◆ **WHAT IS NEEDED**: Extract the run of lines that starts at the top of the records below and ends at the line with "</ContentPage>", keeping both ends and excluding pictures.

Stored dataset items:
-----

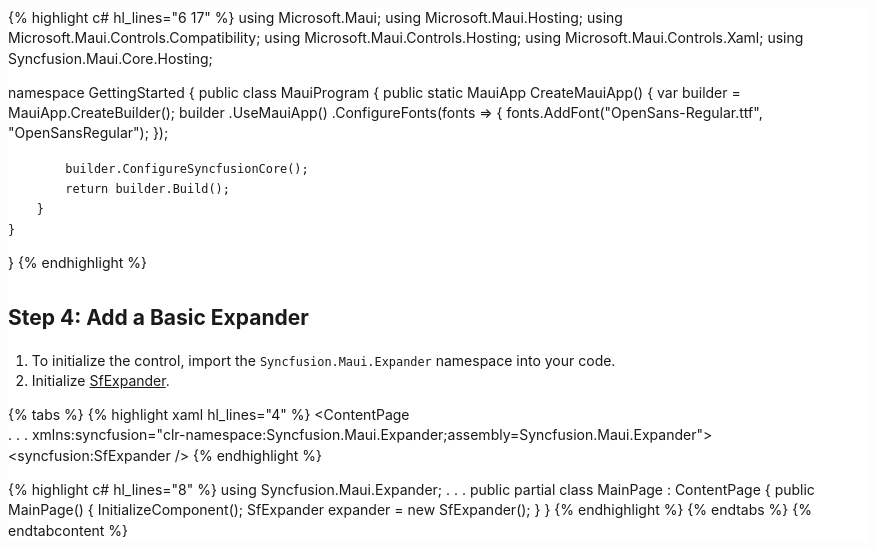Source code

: {% highlight c# hl_lines="6 17" %}
using Microsoft.Maui;
using Microsoft.Maui.Hosting;
using Microsoft.Maui.Controls.Compatibility;
using Microsoft.Maui.Controls.Hosting;
using Microsoft.Maui.Controls.Xaml;
using Syncfusion.Maui.Core.Hosting;

namespace GettingStarted
{
    public class MauiProgram 
    {
        public static MauiApp CreateMauiApp()
        {
            var builder = MauiApp.CreateBuilder();
            builder
                .UseMauiApp<App>()
                .ConfigureFonts(fonts =>
                {
                    fonts.AddFont("OpenSans-Regular.ttf", "OpenSansRegular");
                });

            builder.ConfigureSyncfusionCore();
            return builder.Build();
        }
    }
}
{% endhighlight %} 
 
## Step 4: Add a Basic Expander
 
 1. To initialize the control, import the `Syncfusion.Maui.Expander` namespace into your code.
 2. Initialize [SfExpander](https://help.syncfusion.com/cr/maui/Syncfusion.Maui.Expander.SfExpander.html).
 
{% tabs %}
{% highlight xaml hl_lines="4" %}
<ContentPage   
    . . .
    xmlns:syncfusion="clr-namespace:Syncfusion.Maui.Expander;assembly=Syncfusion.Maui.Expander">
    <syncfusion:SfExpander />
</ContentPage>
{% endhighlight %}

{% highlight c# hl_lines="8" %}
using Syncfusion.Maui.Expander;
. . .
public partial class MainPage : ContentPage
{
    public MainPage()
    {
        InitializeComponent();
        SfExpander expander = new SfExpander();
    }
}
{% endhighlight %}
{% endtabs %}
{% endtabcontent %}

-----

◆ **WRITTEN ANSWER**:
Source code

: {% highlight c# hl_lines="6 17" %}
using Microsoft.Maui;
using Microsoft.Maui.Hosting;
using Microsoft.Maui.Controls.Compatibility;
using Microsoft.Maui.Controls.Hosting;
using Microsoft.Maui.Controls.Xaml;
using Syncfusion.Maui.Core.Hosting;

namespace GettingStarted
{
    public class MauiProgram 
    {
        public static MauiApp CreateMauiApp()
        {
            var builder = MauiApp.CreateBuilder();
            builder
                .UseMauiApp<App>()
                .ConfigureFonts(fonts =>
                {
                    fonts.AddFont("OpenSans-Regular.ttf", "OpenSansRegular");
                });

            builder.ConfigureSyncfusionCore();
            return builder.Build();
        }
    }
}
{% endhighlight %} 
 
## Step 4: Add a Basic Expander
 
 1. To initialize the control, import the `Syncfusion.Maui.Expander` namespace into your code.
 2. Initialize [SfExpander](https://help.syncfusion.com/cr/maui/Syncfusion.Maui.Expander.SfExpander.html).
 
{% tabs %}
{% highlight xaml hl_lines="4" %}
<ContentPage   
    . . .
    xmlns:syncfusion="clr-namespace:Syncfusion.Maui.Expander;assembly=Syncfusion.Maui.Expander">
    <syncfusion:SfExpander />
</ContentPage>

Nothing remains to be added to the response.